Já faz mais de uma década que Gilberto Freyre, falecido em 1987, saiu de um limbo de silêncio em que certa inteligência brasileira ousou colocá-lo. Reducionismos daqueles que, emitidos por messiânicos ou analfabetos do próprio Freyre, traçaram visões e fronteiras simplistas, muitas nada mais sendo do que círculos de giz de prender peru. Mas Freyre, é óbvio, nada tem de um personagem plano, pelo contrário: tudo tem de um personagem saído da pena de Proust: multifacetado, complexo e contraditório. Pessoa pública, foi caleidoscópico: político, publicista, sociólogo, historiador, jornalista, criador de mitos e instituições e sobretudo escritor. Quer se concorde ou não com suas ideias, ações e opiniões, é impossível alhear-se às suas propostas e à sua atuação de intelectual e homem público. Como sentenciou Darcy Ribeiro, ele funda a nação no plano cultural, representando-a, assim como um Cervantes a Espanha, um Camões a Portugal, um Tolstói a Rússia. Seu genial legado é uma espécie de massapê vital a ser explorado pelos pósteros. O jequitibá que nasceu em nosso quintal, como disse José Guilherme Merquior, parece a cada dia mais alto…
Dentre os mais novos estudiosos da obra freyriana, desponta agora — em ensaio contemplado com o “Concurso Nacional de Ensaios – Prêmio Gilberto Freyre 2016/2017”, promovido pela Fundação Gilberto Freyre em parceria com a Global Editora — o goiano Gustavo Mesquita, Doutor em História Social pela Universidade de São Paulo. O título de Mesquita (recentemente lançado como livro no Recife) logo nos diz a que veio: “Gilberto Freyre e o Estado Novo: região, nação e modernidade”. Na sóbria e bela capa do exemplar, uma pequena foto de Freyre apertando a mão de Getúlio Vargas não deixa dúvida: o sorriso de ambos sela uma talvez indisfarçável e empática aliança.

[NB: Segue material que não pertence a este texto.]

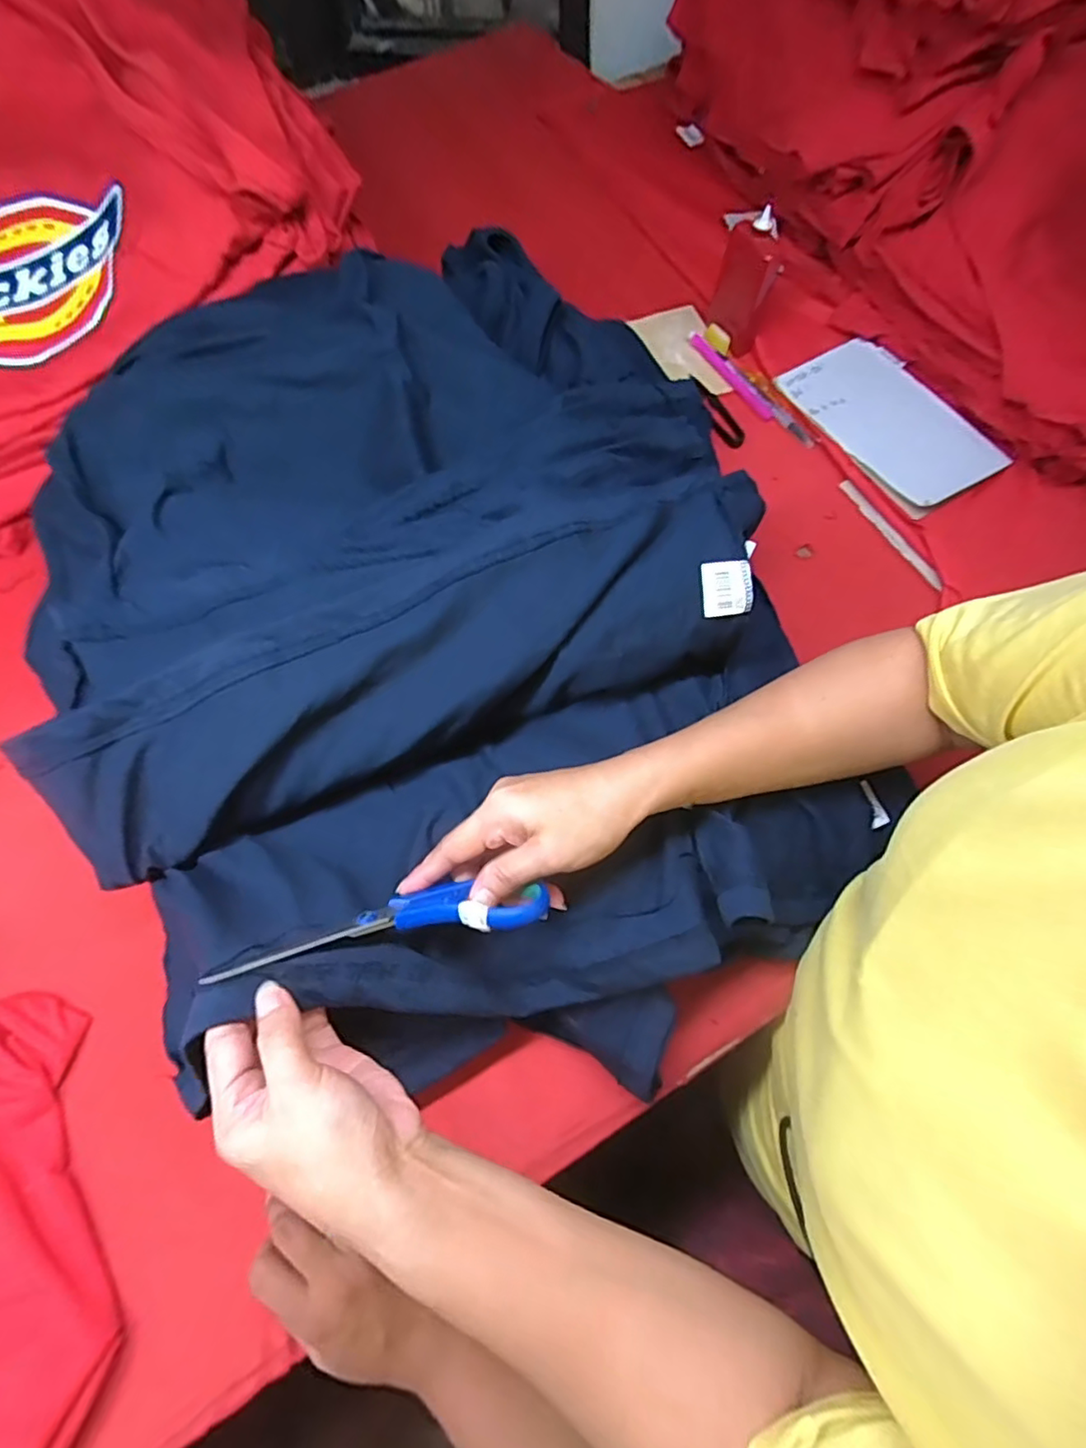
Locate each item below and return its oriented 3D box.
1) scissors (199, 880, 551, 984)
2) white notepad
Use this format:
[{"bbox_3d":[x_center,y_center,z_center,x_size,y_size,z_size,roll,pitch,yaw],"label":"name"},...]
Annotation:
[{"bbox_3d":[-0.082,0.107,0.326,0.171,0.009,0.044,-8,21,-10],"label":"scissors"},{"bbox_3d":[0.342,-0.298,0.588,0.129,0.013,0.201,-29,69,-12],"label":"white notepad"}]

Não é preciso ser profundo conhecedor de Freyre e de sua fortuna crítica para logo se perceber a novidade: Mesquita explora um tema praticamente inédito — as relações do sociólogo-antropólogo com o Governo Vargas. Relações que, ao que parece, ao fim e ao cabo da análise empreendida, tanto foram proveitosas para o intelectual como para o regime e seu nacionalismo prático e militante. Várias obras de Freyre — a exemplo de “Casa-grande & Senzala”, “Sobrados & Mucambos” e “Nordeste” — vão servir de forte insumo ao ideário sociocultural de Vargas e seu governo, em especial junto ao então Ministério da Educação e Saúde capitaneado pelo prestigiado e prestigioso Gustavo Capanema.
É interessante observar, na esteira da análise do ensaio, como as digitais do intelectual pernambucano estão por trás de grandes realizações do Estado Novo, a exemplo da criação do Instituto do Açúcar e do Álcool, do Estatuto da Lavoura Canavieira, do Instituto Brasileiro de Geografia e Estatística, da nova forma de regionalizar o País (o regionalismo freyriano ajuda a ferir de morte o velho estadualismo da República Velha), dos primeiros e decisivos tempo do Serviço de Patrimônio Histórico e Artístico Nacional (Sphan, hoje Iphan). Não obstante essa presença freyriana tão ágil e política em sentido lato, Mesquita também não se furta a mostrar os pontos de ambiguidade e tensão entre o escritor, então já célebre, e o poder autoritário e centralizador de Vargas; afinal de contas, como lembra Fernando Henrique Cardoso em “Pensadores que inventaram o Brasil”, Freyre “[…] viu na urbanização e na industrialização a ameaça ao que de melhor havia em nossas tradições culturais”.
Sem se perder em julgamentos de valor, de resto perfeitamente evitáveis numa obra analítica e descritiva, Gustavo Mesquita, de par com a quase onipresença de Freyre na paisagem intelectual do Brasil de então, termina por nos levar, não a passeio, mas em planejada e erudita viagem a um tempo histórico e social que, a despeito de sua feição autoritária, lançou as bases de nossa precária modernidade.
No frigir dos ovos, ao fim da leitura de “Gilberto Freyre e o Estado Novo”, talvez valha a pena mencionar uma imagem que o próprio escritor gostava de lembrar, muito provavelmente pensando em seu próprio caso: a dos gatos que, ao se roçarem nas pessoas, ao contrário do que parece, estão na verdade se agradando a si mesmos.